Cinquième sens de la souffrance :  

Dans l’ordre du Royaume de Dieu, la souffrance est glorificatrice.

 

  St Luc écrit : « Il nous faut passer par bien des tribulations pour entrer dans le Royaume de Dieu » Actes 14,88. Et St Paul : « Nous sommes cohéritiers du Christ, puisque nous souffrons avec lui pour être aussi glorifiés avec lui. J’estime en effet que les souffrances du temps présent ne sont pas à comparer à la gloire qui doit se révéler en nous. » Rm 8,17-18. Et dans une autre lettre : « Car la légère tribulation d’un instant nous prépare jusqu’à l’excès une masse éternelle de gloire. » 2 Co 4, 17-18. Enfin St Pierre : « Dans la mesure où vous participez aux souffrances du Christ, réjouissez-vous, afin que, lors de la révélation de sa gloire, vous soyez aussi dans la joie et l’allégresse. » 1 P 4, 13. 

  Ainsi, la communion aux souffrances du Christ par nos propres souffrances est en même temps souffrance pour le Royaume de Dieu. Le Christ a choisi pour nous unir à Lui ce qui nous était le plus insupportable. Avec lui, mystérieusement, l’insupportable devient source de joie.

  

Sixième sens de la souffrance : 

Dans l’ordre de notre sanctification, la souffrance nous revêt de la présence et de la puissance du Christ.

 

  Le Christ meurt cloué sur la croix. Mais si en même temps dans cette faiblesse s’accomplit son élévation, cela signifie que les faiblesses de toutes les souffrances humaines peuvent être pénétrées de la puissance de Dieu qui s’est manifestée dans la Croix du Christ. Dieu a confirmé qu’il veut agir spécialement au moyen de cette souffrance que sont en eux-mêmes la faiblesse et le dépouillement de l’homme, et que c’est précisément dans cette faiblesse et dans ce dépouillement qu’il veut manifester sa puissance.

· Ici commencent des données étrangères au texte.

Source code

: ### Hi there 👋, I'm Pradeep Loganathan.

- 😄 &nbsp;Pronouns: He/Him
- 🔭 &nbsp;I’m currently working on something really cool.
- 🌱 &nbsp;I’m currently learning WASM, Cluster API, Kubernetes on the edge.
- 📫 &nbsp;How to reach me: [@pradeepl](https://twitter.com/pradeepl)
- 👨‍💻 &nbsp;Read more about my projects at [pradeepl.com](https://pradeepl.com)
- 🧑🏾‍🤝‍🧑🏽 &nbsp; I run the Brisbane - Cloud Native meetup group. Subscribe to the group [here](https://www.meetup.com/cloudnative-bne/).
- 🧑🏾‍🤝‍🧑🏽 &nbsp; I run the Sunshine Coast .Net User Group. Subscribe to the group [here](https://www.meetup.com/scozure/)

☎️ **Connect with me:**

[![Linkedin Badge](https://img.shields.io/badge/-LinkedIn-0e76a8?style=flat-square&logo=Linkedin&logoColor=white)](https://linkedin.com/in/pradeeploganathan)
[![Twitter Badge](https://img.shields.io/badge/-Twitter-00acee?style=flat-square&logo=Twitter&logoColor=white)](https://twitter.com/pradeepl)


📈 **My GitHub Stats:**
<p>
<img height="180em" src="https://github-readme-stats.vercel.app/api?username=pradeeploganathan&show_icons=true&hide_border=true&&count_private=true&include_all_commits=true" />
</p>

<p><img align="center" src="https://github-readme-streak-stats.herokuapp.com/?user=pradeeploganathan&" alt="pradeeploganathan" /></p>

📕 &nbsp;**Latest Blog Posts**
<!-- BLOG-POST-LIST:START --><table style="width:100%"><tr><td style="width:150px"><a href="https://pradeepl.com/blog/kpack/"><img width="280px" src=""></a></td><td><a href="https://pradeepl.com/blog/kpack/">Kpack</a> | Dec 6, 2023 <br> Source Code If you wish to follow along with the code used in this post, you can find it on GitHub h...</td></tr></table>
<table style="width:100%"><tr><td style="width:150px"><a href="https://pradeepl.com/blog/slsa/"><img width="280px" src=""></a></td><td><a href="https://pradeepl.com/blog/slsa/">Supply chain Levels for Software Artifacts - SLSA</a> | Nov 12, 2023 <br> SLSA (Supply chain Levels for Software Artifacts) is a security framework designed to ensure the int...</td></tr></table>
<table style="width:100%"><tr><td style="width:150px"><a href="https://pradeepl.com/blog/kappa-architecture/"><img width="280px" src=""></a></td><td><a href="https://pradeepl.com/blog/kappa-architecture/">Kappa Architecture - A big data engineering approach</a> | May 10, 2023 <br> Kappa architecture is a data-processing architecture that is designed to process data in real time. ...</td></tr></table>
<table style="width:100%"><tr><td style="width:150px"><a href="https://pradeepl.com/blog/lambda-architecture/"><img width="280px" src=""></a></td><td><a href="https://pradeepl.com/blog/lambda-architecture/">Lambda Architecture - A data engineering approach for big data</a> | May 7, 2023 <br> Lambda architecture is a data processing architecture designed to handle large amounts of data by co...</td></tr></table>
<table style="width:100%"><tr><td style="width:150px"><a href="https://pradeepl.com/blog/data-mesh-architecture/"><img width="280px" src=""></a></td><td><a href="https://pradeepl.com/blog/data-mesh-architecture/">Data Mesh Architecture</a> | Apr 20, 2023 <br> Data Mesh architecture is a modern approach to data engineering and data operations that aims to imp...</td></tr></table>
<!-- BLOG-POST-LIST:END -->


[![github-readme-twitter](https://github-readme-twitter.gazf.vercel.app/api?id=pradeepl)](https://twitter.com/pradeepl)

C’est pour cela que l’apôtre Paul peut dire : « Je me glorifierai surtout de mes faiblesses, afin que repose sur moi la puissance du Christ ». 2 Co 12,9 

  Notre faiblesse est ce qui nous amène à prendre conscience de nos limites et donc à renoncer à être seul à l’initiative de notre vie. 

  A travers les siècles et les générations humaines, on a constaté que dans la souffrance se cache une force particulière qui rapproche intérieurement l’homme du Christ, une grâce spéciale. C’est à elle que bien des saints doivent leur profonde conversion. Il faut aussi donner l’exemple des martyrs qui par leur sang ont bouleversé l’ordre du monde et des peuples qui ayant souffert témoignent d’une vitalité spirituelle particulière comme la Pologne ou l’Eglise de Corée. 

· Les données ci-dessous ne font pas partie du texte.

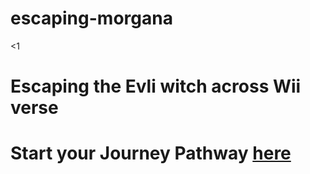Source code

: # escaping-morgana

 \<1 <h1>Escaping the Evli witch across Wii verse<h1>





Start your Journey Pathway [here](./Pathway)

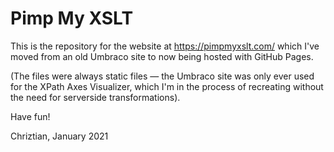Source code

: # Pimp My XSLT

This is the repository for the website at https://pimpmyxslt.com/ which I've
moved from an old Umbraco site to now being hosted with GitHub Pages.

(The files were always static files — the Umbraco site was only ever used for
the XPath Axes Visualizer, which I'm in the process of recreating without the
need for serverside transformations).

Have fun!

Chriztian, January 2021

  Jean-Paul II le confirme ainsi : « le Christ, de par sa propre souffrance salvifique se trouve au plus profond de toute souffrance humaine et peut agir de l’intérieur par la puissance de son Esprit de Vérité, de son Esprit consolateur » (SD, 26). C’est pourquoi « la souffrance imprégnée de l’esprit de sacrifice du Christ est d’une manière irremplaçable la médiation et la source des bienfaits indispensables au salut du monde. Cette souffrance, plus que tout autre chose, ouvre le chemin à la grâce qui transforme les âmes. […] Les sources de la force divine jaillissent vraiment au cœur de la faiblesse humaine » (SD, 27). 

 

Conclusion  

  Si le chrétien ne craint pas la souffrance, s’il lui arrive d’être joyeux dans la souffrance, cela ne veut pas dire qu’il aime la souffrance. Sa joie vient seulement de ce qu’il sait que sa souffrance est communion à la Croix du Christ et qu’ainsi offerte, elle est source de bienfaits spirituels en ce monde et dans l’autre, pour lui-même et pour les autres, dans la communion des saints.